AUFGABE 1:
Beantworte zum Text über Michaela kurz:
(a) Welchen Beruf hat Michaela gelernt?
(b) Wo lebt sie seit einigen Monaten mit ihren Kindern?
(c) Was fehlt, wenn die Kinder aus ihren alten Sachen herausgewachsen sind?
AUFGABE 2: Gib aus dem Text über Michaela alles von "Michaela ist 27" bis hinunter zu "für neue Kleidung." wieder und ersetze dabei "Friseurin" durch "Verkäuferin".
AUFGABE 3: Nimm den Text über Michaelas Lebenssituation dort auf, wo er aufhört, und schreib ihn weiter.
### AUSGEWÄHLTE TEXTSTELLE
Michaela ist 27 Jahre alt, arbeitslos und allein erziehende Mutter zweier Kinder im Kindergartenalter. Die Vorarlbergerin verließ den Vater der Kinder trotz massiver Probleme in der Beziehung lange Zeit nicht, weil sie Angst davor hatte, mit den Kindern ohne Geld und Dach über dem Kopf auf der Straße zu stehen. Die gelernte Friseurin hat Depressionen und tut sich allein schon deshalb schwer, einen Job zu finden. Vor einigen Monaten hat sie den Schritt doch gewagt: Sie hat die Beziehung beendet und lebt seither mit ihren Kindern in einer betreuten Wohngemeinschaft für Mütter und Kinder. Ihre Chancen, bald eine eigene Wohnung zu haben, sind gering: Die Arbeitssuche ist schwierig, die Notstandshilfe gering. Und wenn die Kinder aus ihren alten Sachen herausgewachsen sind, fehlt das nötige Geld für neue Kleidung.
######
### ZU PRÜFENDE DATEN
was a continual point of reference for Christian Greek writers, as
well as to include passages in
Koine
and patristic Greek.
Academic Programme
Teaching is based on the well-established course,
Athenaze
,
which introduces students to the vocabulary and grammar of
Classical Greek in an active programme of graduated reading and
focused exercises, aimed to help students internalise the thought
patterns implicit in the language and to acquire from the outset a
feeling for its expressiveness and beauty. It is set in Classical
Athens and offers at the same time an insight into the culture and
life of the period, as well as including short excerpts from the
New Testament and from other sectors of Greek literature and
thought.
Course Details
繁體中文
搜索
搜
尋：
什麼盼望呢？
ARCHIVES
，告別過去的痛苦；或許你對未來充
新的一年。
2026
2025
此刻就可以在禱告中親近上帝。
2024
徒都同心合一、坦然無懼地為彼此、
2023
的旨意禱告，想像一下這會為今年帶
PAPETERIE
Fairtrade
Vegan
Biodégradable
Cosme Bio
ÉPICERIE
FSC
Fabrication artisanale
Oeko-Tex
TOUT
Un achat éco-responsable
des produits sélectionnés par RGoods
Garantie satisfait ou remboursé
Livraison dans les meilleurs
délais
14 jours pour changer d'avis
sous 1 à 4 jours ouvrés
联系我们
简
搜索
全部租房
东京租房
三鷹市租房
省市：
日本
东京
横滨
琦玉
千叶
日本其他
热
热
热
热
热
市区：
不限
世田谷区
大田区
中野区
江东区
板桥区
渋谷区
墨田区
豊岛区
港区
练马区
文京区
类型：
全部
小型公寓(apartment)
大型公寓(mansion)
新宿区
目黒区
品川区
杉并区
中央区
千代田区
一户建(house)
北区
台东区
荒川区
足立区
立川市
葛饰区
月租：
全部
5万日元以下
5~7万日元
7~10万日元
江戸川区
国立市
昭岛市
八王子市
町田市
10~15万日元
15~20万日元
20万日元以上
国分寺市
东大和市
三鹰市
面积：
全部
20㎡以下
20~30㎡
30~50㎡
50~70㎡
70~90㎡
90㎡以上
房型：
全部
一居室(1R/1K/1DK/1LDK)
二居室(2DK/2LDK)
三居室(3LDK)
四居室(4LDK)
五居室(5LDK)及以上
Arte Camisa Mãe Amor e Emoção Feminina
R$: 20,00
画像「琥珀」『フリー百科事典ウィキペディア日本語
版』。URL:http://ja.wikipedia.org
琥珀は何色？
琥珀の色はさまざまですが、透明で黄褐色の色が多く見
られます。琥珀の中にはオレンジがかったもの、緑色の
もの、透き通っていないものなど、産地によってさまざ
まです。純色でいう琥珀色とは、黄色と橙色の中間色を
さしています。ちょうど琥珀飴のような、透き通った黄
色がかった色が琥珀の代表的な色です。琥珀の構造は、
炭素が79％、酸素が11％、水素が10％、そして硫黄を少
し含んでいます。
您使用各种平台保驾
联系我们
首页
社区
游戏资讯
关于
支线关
######
ANTWORT 1:
(a) Friseurin
(b) In einer betreuten Wohngemeinschaft für Mütter und Kinder
(c) Das nötige Geld für neue Kleidung

ANTWORT 2:
Michaela ist 27 Jahre alt, arbeitslos und allein erziehende Mutter zweier Kinder im Kindergartenalter. Die Vorarlbergerin verließ den Vater der Kinder trotz massiver Probleme in der Beziehung lange Zeit nicht, weil sie Angst davor hatte, mit den Kindern ohne Geld und Dach über dem Kopf auf der Straße zu stehen. Die gelernte Verkäuferin hat Depressionen und tut sich allein schon deshalb schwer, einen Job zu finden. Vor einigen Monaten hat sie den Schritt doch gewagt: Sie hat die Beziehung beendet und lebt seither mit ihren Kindern in einer betreuten Wohngemeinschaft für Mütter und Kinder. Ihre Chancen, bald eine eigene Wohnung zu haben, sind gering: Die Arbeitssuche ist schwierig, die Notstandshilfe gering. Und wenn die Kinder aus ihren alten Sachen herausgewachsen sind, fehlt das nötige Geld für neue Kleidung.

ANTWORT 3:
Unsichtbare Armut

"Weibliche Armut ist sehr oft versteckte Armut, weil die Frauen aus Angst vor Armut und Obdachlosigkeit häufig sogar bei gewalttätigen Männern bleiben oder Zweckgemeinschaften eingehen, um irgendwo unterzukommen", sagt Michaela Moser von der Österreichischen Armutskonferenz im Gespräch mit der Furche. Daher sind auch nur 30 Prozent der Wohnungslosen in Sozialeinrichtungen Frauen.

Laut Statistik ist armutsgefährdet, wer weniger als 60 Prozent des österreichischen Medianeinkommens zur Verfügung hat, also jährlich von weniger als 9.000 Euro leben muss. Manifest arm ist, wer zusätzlich noch in einer Substandardwohnung lebt, Probleme bei der Zahlung von Miete oder Kreditraten hat, sich finanziell schwer tut, die Heizkosten zu tragen, abgenutzte Kleidung nicht durch neue ersetzen kann oder wem es finanziell nicht möglich ist, einmal im Monat jemanden nach Hause zum Essen einzuladen. Auch diese Berechnungen verstecken die Armut vieler Frauen, ist sich Michaela Moser sicher. Denn berechnet wird immer das Gesamteinkommen eines Haushaltes. "Die Statistik geht davon aus, dass das gesamte Haushaltseinkommen gerecht verteilt wird, aber meiner Erfahrung nach sind die Frauen oft die letzten, die drankommen, wenn es ans Geldverteilen geht." Daher dürfte die Dunkelziffer weitaus höher sein, "aber eine offizielle Schätzung traut sich niemand zu", erklärt Moser.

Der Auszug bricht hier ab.